The problem
Only lines with the string "rules" should be returned from the data below.

Given data
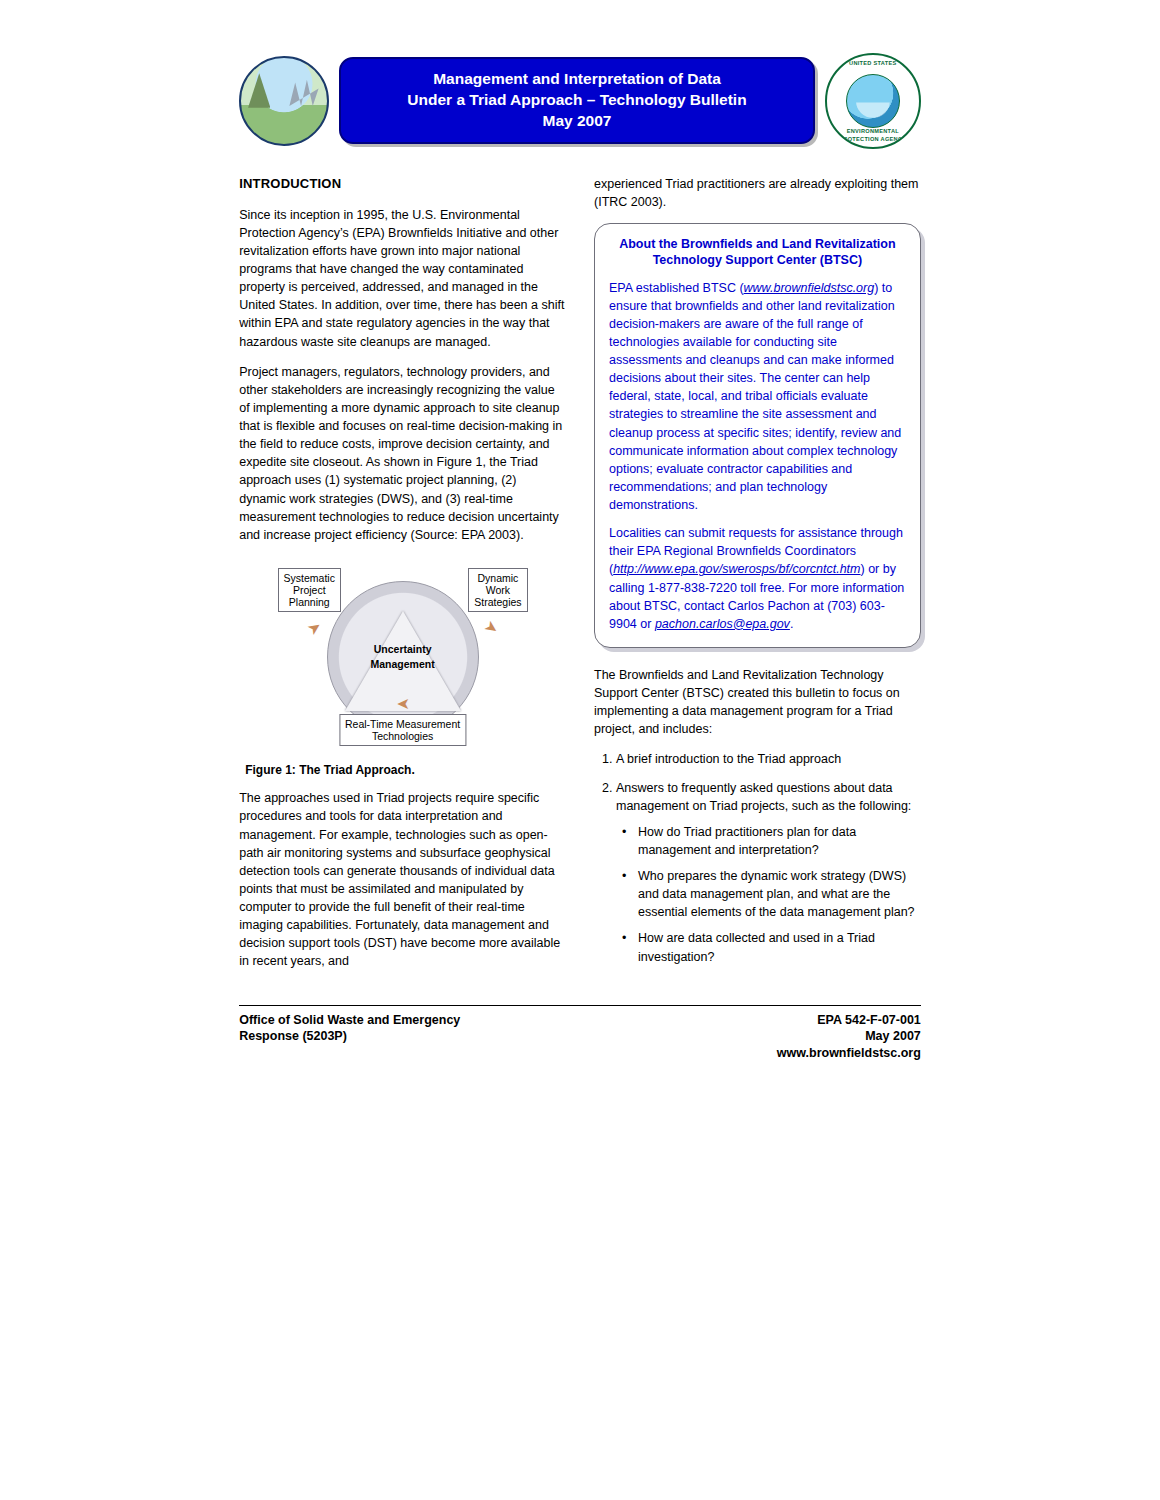Management and Interpretation of Data
Under a Triad Approach – Technology Bulletin
May 2007
United States
Environmental Protection Agency
INTRODUCTION
Since its inception in 1995, the U.S. Environmental Protection Agency’s (EPA) Brownfields Initiative and other revitalization efforts have grown into major national programs that have changed the way contaminated property is perceived, addressed, and managed in the United States. In addition, over time, there has been a shift within EPA and state regulatory agencies in the way that hazardous waste site cleanups are managed.
Project managers, regulators, technology providers, and other stakeholders are increasingly recognizing the value of implementing a more dynamic approach to site cleanup that is flexible and focuses on real-time decision-making in the field to reduce costs, improve decision certainty, and expedite site closeout. As shown in Figure 1, the Triad approach uses (1) systematic project planning, (2) dynamic work strategies (DWS), and (3) real-time measurement technologies to reduce decision uncertainty and increase project efficiency (Source: EPA 2003).
➤
➤
➤
Uncertainty
Management
Systematic
Project
Planning
Dynamic
Work
Strategies
Real-Time Measurement
Technologies
Figure 1: The Triad Approach.
The approaches used in Triad projects require specific procedures and tools for data interpretation and management. For example, technologies such as open-path air monitoring systems and subsurface geophysical detection tools can generate thousands of individual data points that must be assimilated and manipulated by computer to provide the full benefit of their real-time imaging capabilities. Fortunately, data management and decision support tools (DST) have become more available in recent years, and
experienced Triad practitioners are already exploiting them (ITRC 2003).
About the Brownfields and Land Revitalization
Technology Support Center (BTSC)
EPA established BTSC (www.brownfieldstsc.org) to ensure that brownfields and other land revitalization decision-makers are aware of the full range of technologies available for conducting site assessments and cleanups and can make informed decisions about their sites. The center can help federal, state, local, and tribal officials evaluate strategies to streamline the site assessment and cleanup process at specific sites; identify, review and communicate information about complex technology options; evaluate contractor capabilities and recommendations; and plan technology demonstrations.
Localities can submit requests for assistance through their EPA Regional Brownfields Coordinators (http://www.epa.gov/swerosps/bf/corcntct.htm) or by calling 1-877-838-7220 toll free. For more information about BTSC, contact Carlos Pachon at (703) 603-9904 or pachon.carlos@epa.gov.
The Brownfields and Land Revitalization Technology Support Center (BTSC) created this bulletin to focus on implementing a data management program for a Triad project, and includes:
A brief introduction to the Triad approach
Answers to frequently asked questions about data management on Triad projects, such as the following:
How do Triad practitioners plan for data management and interpretation?
Who prepares the dynamic work strategy (DWS) and data management plan, and what are the essential elements of the data management plan?
How are data collected and used in a Triad investigation?
Office of Solid Waste and Emergency
Response (5203P)
EPA 542-F-07-001
May 2007
www.brownfieldstsc.org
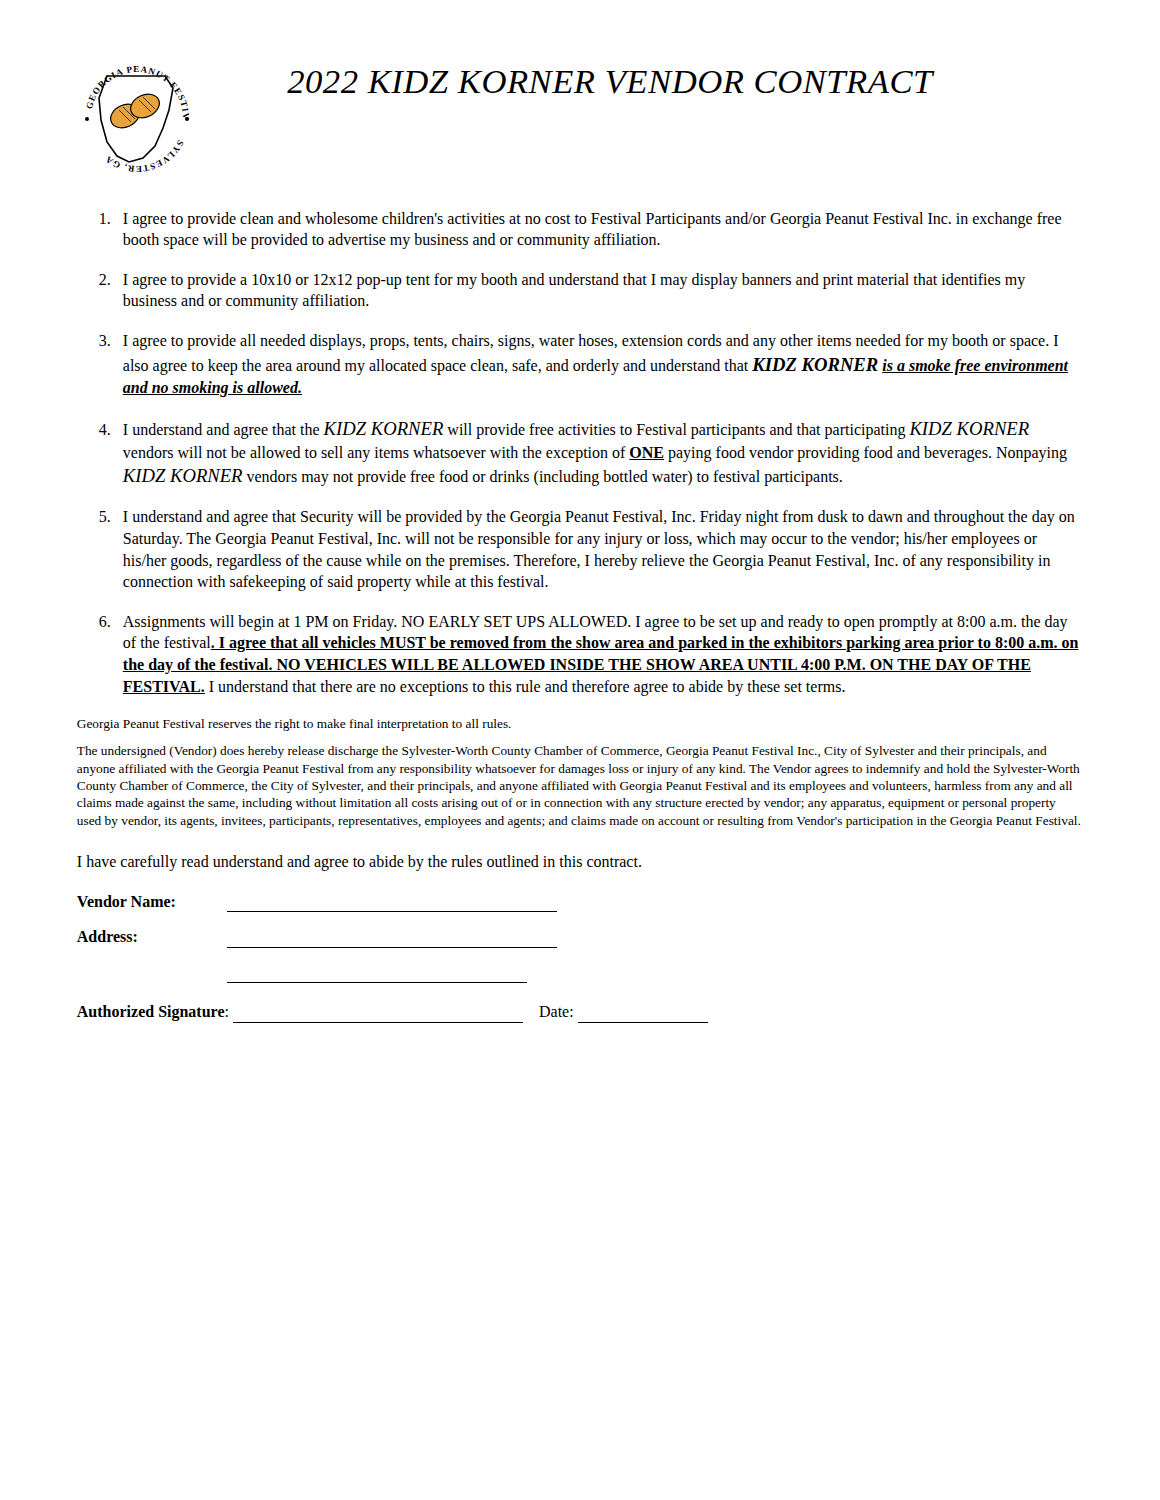GEORGIA PEANUT FESTIVAL SYLVESTER, GA
2022 KIDZ KORNER VENDOR CONTRACT
I agree to provide clean and wholesome children's activities at no cost to Festival Participants and/or Georgia Peanut Festival Inc. in exchange free booth space will be provided to advertise my business and or community affiliation.
I agree to provide a 10x10 or 12x12 pop-up tent for my booth and understand that I may display banners and print material that identifies my business and or community affiliation.
I agree to provide all needed displays, props, tents, chairs, signs, water hoses, extension cords and any other items needed for my booth or space. I also agree to keep the area around my allocated space clean, safe, and orderly and understand that KIDZ KORNER is a smoke free environment and no smoking is allowed.
I understand and agree that the KIDZ KORNER will provide free activities to Festival participants and that participating KIDZ KORNER vendors will not be allowed to sell any items whatsoever with the exception of ONE paying food vendor providing food and beverages. Nonpaying KIDZ KORNER vendors may not provide free food or drinks (including bottled water) to festival participants.
I understand and agree that Security will be provided by the Georgia Peanut Festival, Inc. Friday night from dusk to dawn and throughout the day on Saturday. The Georgia Peanut Festival, Inc. will not be responsible for any injury or loss, which may occur to the vendor; his/her employees or his/her goods, regardless of the cause while on the premises. Therefore, I hereby relieve the Georgia Peanut Festival, Inc. of any responsibility in connection with safekeeping of said property while at this festival.
Assignments will begin at 1 PM on Friday. NO EARLY SET UPS ALLOWED. I agree to be set up and ready to open promptly at 8:00 a.m. the day of the festival. I agree that all vehicles MUST be removed from the show area and parked in the exhibitors parking area prior to 8:00 a.m. on the day of the festival. NO VEHICLES WILL BE ALLOWED INSIDE THE SHOW AREA UNTIL 4:00 P.M. ON THE DAY OF THE FESTIVAL. I understand that there are no exceptions to this rule and therefore agree to abide by these set terms.
Georgia Peanut Festival reserves the right to make final interpretation to all rules.
The undersigned (Vendor) does hereby release discharge the Sylvester-Worth County Chamber of Commerce, Georgia Peanut Festival Inc., City of Sylvester and their principals, and anyone affiliated with the Georgia Peanut Festival from any responsibility whatsoever for damages loss or injury of any kind. The Vendor agrees to indemnify and hold the Sylvester-Worth County Chamber of Commerce, the City of Sylvester, and their principals, and anyone affiliated with Georgia Peanut Festival and its employees and volunteers, harmless from any and all claims made against the same, including without limitation all costs arising out of or in connection with any structure erected by vendor; any apparatus, equipment or personal property used by vendor, its agents, invitees, participants, representatives, employees and agents; and claims made on account or resulting from Vendor's participation in the Georgia Peanut Festival.
I have carefully read understand and agree to abide by the rules outlined in this contract.
Vendor Name:
Address:
Authorized Signature: Date:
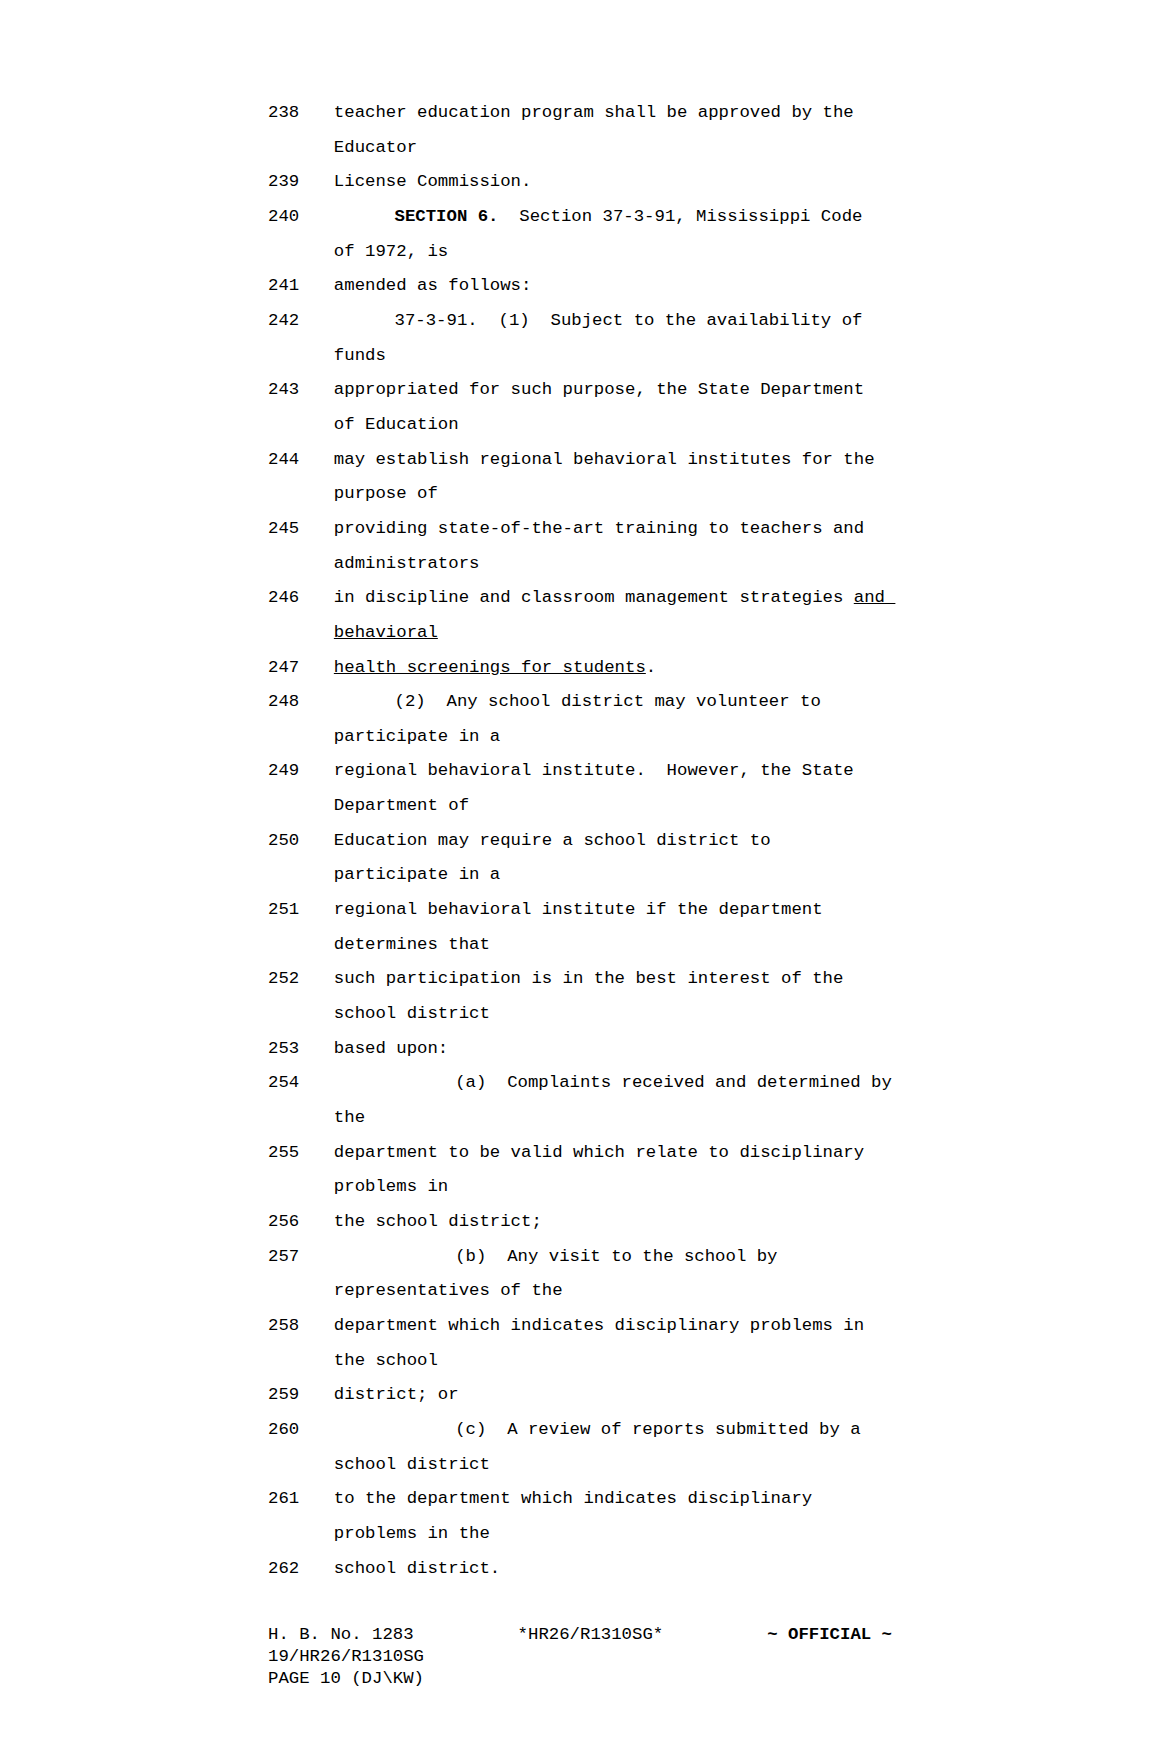238 teacher education program shall be approved by the Educator
239 License Commission.
240 SECTION 6. Section 37-3-91, Mississippi Code of 1972, is
241 amended as follows:
242 37-3-91. (1) Subject to the availability of funds
243 appropriated for such purpose, the State Department of Education
244 may establish regional behavioral institutes for the purpose of
245 providing state-of-the-art training to teachers and administrators
246 in discipline and classroom management strategies and behavioral
247 health screenings for students.
248 (2) Any school district may volunteer to participate in a
249 regional behavioral institute. However, the State Department of
250 Education may require a school district to participate in a
251 regional behavioral institute if the department determines that
252 such participation is in the best interest of the school district
253 based upon:
254 (a) Complaints received and determined by the
255 department to be valid which relate to disciplinary problems in
256 the school district;
257 (b) Any visit to the school by representatives of the
258 department which indicates disciplinary problems in the school
259 district; or
260 (c) A review of reports submitted by a school district
261 to the department which indicates disciplinary problems in the
262 school district.
H. B. No. 1283 *HR26/R1310SG* ~ OFFICIAL ~
19/HR26/R1310SG
PAGE 10 (DJ\KW)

Output for this exercise
Georgia Peanut Festival reserves the right to make final interpretation to all rules.
I have carefully read understand and agree to abide by the rules outlined in this contract.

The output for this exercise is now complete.